Benjamin Mako Hill (Wikimedia Foundation Advisory Board member and intellectual property researcher at MIT, among others) was also present, but stepped back from his planned intervention in favor of allowing time for debate. During the discussion, the question of open data was the central theme of interest to the floor. Other than that, interest was also expressed in the question of data repositories.

The schedule was tight, and the session ended well before the discussions could have reached a conclusion. It remains clear that a continuation of the discussion is needed as much as occasions to meet and develop things together around Wikipedia research and promoting another way of doing research.

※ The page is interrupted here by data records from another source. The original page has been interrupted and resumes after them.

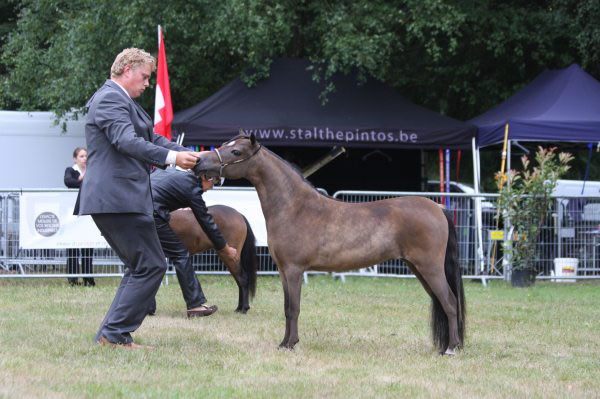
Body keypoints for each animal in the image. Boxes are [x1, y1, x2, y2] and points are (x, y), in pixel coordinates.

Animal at [195, 135, 466, 356]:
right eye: (223, 144)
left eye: (236, 151)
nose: (199, 163)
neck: (294, 206)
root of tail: (438, 208)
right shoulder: (284, 271)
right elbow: (287, 307)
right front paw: (285, 342)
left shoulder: (294, 270)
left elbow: (293, 308)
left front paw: (289, 344)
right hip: (418, 269)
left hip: (430, 268)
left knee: (450, 303)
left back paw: (451, 349)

Wikimedia Summer of Research: Three topics covered so far

The "Wikimedia Summer of Research" (WSoR, see previous coverage) is a three-month program (ending in September), sponsored by the Wikimedia Foundation, which has brought together a team of eight academics working in the Foundation's Community Department. The goal is to study the dynamics of the editing community, starting with English and focusing particularly on which factors can measurably be said to affect the decline in new editors. The following is a short look at three of the many areas studied so far. Other research can be found on Meta and on Commons.

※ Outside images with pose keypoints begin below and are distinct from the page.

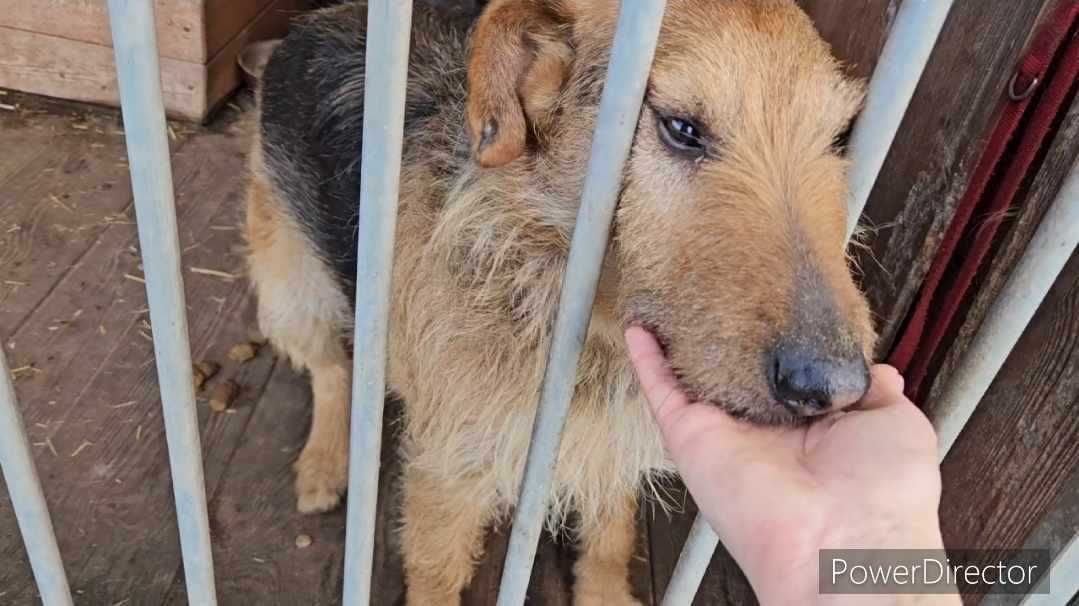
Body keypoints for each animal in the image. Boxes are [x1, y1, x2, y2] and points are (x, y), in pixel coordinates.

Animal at [244, 2, 876, 599]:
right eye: (681, 128)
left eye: (836, 139)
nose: (836, 388)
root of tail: (313, 22)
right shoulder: (449, 470)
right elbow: (435, 572)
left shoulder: (611, 446)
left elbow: (611, 535)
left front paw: (605, 594)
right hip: (292, 292)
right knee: (330, 367)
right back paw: (325, 462)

How new English Wikipedians ask for help

The early weeks of research by Jonathan Morgan, R. Stuart Geiger, and Shawn Walker were focused on how new editors find and interact with help spaces, both within and outside the Help namespace. A combination of qualitative and quantitative methods have been used to address this issue, but the primary data was gathered through qualitative coding of randomized samples of new editors.

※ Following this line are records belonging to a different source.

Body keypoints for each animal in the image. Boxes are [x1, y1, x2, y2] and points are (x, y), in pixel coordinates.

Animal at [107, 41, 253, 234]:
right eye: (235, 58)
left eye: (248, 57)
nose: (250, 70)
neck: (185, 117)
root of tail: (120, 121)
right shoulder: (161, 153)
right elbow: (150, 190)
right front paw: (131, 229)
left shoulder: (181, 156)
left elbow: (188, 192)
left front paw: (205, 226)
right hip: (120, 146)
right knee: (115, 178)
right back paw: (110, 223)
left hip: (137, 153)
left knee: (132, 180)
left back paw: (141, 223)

The following two charts were derived from the coding of activities by 445 new Wikipedians distributed from 2009–11.[10]

One question that was directed at the summer research team was whether trending articles – such as those about breaking current events or in "In the news" on the Main Page — attract a significant number of new editors compared with articles not affected by current events. Adjacent questions were whether those new editors who registered because of interest in unfolding-event articles are more or less likely to become repeat editors of the encyclopedia.

Using a quantitative sample of a random 20% of the thousands of articles which were trending (in terms of traffic stats) in January 2011, this study by Yusuke Matsubara showed that, perhaps surprisingly, the number of newly registered editors who participate in unfolding-event articles is proportionally quite low.[11] However, the amount of participation from anonymous editors was more significant regardless of semi-protection. This suggests that there may be an opportunity to invite good-faith anonymous contributors on trending articles to participate further by registering accounts.

The workload of new-page patrollers and vandal fighters

One of the theories that has been proposed about the decline in participation by new editors is that newbie biting has increased over the years because more of the burden of policing vandalism, spam, etc. has been shouldered by fewer and fewer active new-page patrollers and vandal fighters, which contributes to burn out. To test this theory, summer researcher Aaron Halfaker looked at the workload of new-page patrollers[12] and vandalfighters[13] since 2007 overall. It found that, like many things in Wikipedia, the trends follow a power law where the top contributors do most of the work. However, contrary to the hypothesis, the number of patrolling actions per editor (by both month and year) has been decreasing steadily.